- **What you should do**
Would you please set down the lines of the data from the one containing "Rendered at 1500 by 844 pixels." to the final line, exactly and only those?

○ ○ ○ ○

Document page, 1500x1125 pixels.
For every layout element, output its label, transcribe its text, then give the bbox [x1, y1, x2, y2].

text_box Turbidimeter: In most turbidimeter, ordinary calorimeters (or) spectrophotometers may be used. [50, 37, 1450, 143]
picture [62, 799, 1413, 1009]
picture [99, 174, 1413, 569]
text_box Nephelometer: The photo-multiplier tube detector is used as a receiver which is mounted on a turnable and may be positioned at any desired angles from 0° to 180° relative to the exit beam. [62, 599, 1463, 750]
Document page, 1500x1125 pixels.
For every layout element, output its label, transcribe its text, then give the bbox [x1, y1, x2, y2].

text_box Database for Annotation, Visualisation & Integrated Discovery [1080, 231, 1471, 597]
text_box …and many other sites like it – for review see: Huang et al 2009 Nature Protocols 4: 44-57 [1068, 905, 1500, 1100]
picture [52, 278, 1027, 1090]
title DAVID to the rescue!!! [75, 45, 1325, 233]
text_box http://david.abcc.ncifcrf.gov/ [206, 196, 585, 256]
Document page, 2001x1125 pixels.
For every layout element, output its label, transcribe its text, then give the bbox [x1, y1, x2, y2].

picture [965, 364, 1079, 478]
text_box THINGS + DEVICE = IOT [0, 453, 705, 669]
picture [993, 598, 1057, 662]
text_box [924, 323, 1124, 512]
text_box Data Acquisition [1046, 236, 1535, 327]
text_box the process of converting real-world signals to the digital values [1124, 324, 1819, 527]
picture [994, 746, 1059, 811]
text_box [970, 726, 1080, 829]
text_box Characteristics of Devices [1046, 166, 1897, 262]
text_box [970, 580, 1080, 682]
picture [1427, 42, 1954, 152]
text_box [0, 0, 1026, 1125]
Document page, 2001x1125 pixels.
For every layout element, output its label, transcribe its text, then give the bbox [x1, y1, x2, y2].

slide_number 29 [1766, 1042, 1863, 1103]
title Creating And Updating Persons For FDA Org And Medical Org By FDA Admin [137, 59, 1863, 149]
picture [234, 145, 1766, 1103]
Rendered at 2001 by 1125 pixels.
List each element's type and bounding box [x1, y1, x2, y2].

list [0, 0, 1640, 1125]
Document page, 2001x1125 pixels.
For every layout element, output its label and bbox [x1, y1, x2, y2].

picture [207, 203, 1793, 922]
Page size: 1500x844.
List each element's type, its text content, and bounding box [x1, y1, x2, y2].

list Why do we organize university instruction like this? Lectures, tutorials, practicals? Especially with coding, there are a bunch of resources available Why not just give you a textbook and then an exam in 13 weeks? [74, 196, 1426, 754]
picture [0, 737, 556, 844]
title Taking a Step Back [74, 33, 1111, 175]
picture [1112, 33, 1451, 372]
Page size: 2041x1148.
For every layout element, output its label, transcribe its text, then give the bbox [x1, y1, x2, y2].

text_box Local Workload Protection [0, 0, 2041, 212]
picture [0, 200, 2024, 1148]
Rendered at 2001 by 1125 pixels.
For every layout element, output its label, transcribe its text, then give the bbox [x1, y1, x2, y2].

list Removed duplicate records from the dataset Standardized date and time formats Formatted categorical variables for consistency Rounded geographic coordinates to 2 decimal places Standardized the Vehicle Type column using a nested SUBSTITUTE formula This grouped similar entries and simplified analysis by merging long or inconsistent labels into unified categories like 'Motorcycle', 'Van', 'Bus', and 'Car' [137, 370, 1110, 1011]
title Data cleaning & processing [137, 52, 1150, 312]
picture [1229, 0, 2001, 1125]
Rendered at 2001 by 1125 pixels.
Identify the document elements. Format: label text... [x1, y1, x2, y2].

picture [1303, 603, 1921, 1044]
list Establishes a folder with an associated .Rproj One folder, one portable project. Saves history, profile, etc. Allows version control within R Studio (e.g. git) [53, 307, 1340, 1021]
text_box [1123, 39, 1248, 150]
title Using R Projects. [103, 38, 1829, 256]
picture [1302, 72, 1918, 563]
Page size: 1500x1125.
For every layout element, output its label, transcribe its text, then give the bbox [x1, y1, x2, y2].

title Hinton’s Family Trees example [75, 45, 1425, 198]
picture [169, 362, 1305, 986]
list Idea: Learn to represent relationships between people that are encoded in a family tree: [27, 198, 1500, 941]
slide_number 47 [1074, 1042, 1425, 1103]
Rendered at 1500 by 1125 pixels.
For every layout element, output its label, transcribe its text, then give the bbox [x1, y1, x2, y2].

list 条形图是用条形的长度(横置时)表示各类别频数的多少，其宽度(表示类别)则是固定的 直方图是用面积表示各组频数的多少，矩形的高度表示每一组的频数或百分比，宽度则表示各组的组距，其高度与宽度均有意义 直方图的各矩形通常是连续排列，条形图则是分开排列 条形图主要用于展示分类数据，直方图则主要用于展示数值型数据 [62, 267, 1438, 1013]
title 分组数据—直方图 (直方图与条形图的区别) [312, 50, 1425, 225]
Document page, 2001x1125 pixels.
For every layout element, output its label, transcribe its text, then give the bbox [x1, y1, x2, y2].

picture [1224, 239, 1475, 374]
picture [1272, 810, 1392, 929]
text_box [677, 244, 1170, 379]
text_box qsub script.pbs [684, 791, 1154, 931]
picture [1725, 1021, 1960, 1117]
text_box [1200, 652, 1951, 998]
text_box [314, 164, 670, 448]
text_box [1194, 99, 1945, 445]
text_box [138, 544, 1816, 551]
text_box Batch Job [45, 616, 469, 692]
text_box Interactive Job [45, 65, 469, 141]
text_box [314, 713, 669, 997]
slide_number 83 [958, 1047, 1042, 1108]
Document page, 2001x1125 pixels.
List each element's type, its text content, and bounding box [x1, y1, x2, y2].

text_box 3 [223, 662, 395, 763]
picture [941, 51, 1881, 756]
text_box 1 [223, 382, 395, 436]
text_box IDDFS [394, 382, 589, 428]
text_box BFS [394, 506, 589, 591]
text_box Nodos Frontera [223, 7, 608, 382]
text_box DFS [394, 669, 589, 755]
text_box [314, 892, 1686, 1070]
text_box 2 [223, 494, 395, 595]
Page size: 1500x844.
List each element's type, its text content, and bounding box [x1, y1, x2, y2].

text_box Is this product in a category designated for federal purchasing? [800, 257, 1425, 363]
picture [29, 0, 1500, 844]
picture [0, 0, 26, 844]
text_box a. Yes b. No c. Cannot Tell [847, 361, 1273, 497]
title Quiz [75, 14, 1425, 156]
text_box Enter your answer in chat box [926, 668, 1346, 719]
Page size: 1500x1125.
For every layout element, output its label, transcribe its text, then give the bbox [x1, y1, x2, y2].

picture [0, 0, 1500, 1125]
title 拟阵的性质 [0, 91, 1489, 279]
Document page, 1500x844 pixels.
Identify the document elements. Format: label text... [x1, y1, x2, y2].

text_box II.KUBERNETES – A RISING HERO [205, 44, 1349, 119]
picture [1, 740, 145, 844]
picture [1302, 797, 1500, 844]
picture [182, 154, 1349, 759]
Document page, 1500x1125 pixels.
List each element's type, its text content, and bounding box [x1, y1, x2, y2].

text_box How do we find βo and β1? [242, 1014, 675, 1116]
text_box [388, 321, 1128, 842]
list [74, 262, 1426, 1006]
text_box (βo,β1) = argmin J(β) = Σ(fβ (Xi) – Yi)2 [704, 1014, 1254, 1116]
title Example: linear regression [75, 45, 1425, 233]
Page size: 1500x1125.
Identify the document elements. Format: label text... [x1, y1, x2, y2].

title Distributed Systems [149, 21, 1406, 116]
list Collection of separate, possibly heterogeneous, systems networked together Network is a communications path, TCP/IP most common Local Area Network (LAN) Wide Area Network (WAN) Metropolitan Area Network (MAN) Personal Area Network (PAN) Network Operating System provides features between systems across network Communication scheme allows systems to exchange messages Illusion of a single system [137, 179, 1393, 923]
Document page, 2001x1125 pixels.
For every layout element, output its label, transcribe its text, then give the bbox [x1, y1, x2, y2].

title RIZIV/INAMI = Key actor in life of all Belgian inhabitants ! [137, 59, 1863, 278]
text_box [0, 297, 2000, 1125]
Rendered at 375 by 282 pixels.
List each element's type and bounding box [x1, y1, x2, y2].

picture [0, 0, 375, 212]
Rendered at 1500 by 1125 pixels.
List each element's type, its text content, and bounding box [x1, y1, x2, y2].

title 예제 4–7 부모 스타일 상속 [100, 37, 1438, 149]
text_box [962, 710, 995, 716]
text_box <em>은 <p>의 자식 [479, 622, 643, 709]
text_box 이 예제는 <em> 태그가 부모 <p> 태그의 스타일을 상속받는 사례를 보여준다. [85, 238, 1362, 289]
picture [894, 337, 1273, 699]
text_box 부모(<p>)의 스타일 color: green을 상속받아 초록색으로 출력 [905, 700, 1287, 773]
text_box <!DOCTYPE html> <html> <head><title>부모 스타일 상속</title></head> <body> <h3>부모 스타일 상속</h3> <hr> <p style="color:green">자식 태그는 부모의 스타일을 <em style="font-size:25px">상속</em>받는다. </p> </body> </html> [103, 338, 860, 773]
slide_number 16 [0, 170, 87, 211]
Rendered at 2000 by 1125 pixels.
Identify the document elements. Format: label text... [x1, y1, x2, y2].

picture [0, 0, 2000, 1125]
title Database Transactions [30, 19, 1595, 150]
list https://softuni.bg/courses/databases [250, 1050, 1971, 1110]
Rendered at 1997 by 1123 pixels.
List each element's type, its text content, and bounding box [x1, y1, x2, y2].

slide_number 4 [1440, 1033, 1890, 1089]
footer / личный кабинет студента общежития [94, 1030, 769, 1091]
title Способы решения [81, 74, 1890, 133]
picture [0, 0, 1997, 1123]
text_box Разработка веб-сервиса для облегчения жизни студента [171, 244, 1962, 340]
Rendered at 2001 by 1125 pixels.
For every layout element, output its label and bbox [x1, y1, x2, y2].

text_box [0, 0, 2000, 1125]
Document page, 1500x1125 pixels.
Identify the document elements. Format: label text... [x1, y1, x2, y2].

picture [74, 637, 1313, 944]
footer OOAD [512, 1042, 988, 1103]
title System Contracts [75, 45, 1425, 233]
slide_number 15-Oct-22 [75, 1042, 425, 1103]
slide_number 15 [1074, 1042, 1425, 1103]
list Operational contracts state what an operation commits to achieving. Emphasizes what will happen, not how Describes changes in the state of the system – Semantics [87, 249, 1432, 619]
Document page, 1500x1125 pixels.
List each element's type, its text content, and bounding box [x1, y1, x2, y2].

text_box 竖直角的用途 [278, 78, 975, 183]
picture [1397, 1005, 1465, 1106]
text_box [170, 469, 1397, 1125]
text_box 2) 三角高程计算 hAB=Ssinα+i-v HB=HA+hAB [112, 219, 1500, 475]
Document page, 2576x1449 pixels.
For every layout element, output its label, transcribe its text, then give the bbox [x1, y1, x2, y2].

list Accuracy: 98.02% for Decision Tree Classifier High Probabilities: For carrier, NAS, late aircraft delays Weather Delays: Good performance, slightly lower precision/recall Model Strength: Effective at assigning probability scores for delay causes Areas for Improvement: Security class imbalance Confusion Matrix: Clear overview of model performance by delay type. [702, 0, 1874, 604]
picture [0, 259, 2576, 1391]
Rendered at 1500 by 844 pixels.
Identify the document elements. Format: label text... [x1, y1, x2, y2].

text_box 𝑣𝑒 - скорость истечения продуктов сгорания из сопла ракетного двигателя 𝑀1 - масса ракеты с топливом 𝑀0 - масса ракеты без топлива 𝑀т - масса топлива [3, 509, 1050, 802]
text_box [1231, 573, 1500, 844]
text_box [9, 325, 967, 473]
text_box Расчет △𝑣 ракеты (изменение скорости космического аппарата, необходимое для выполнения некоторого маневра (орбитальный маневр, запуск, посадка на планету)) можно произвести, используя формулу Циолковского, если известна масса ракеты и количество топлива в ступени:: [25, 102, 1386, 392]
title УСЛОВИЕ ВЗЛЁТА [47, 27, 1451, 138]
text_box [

○ ○ ○ ○

- **Answer for the task**
Rendered at 1500 by 844 pixels.
Identify the document elements. Format: label text... [x1, y1, x2, y2].

text_box 𝑣𝑒 - скорость истечения продуктов сгорания из сопла ракетного двигателя 𝑀1 - масса ракеты с топливом 𝑀0 - масса ракеты без топлива 𝑀т - масса топлива [3, 509, 1050, 802]
text_box [1231, 573, 1500, 844]
text_box [9, 325, 967, 473]
text_box Расчет △𝑣 ракеты (изменение скорости космического аппарата, необходимое для выполнения некоторого маневра (орбитальный маневр, запуск, посадка на планету)) можно произвести, используя формулу Циолковского, если известна масса ракеты и количество топлива в ступени:: [25, 102, 1386, 392]
title УСЛОВИЕ ВЗЛЁТА [47, 27, 1451, 138]
text_box [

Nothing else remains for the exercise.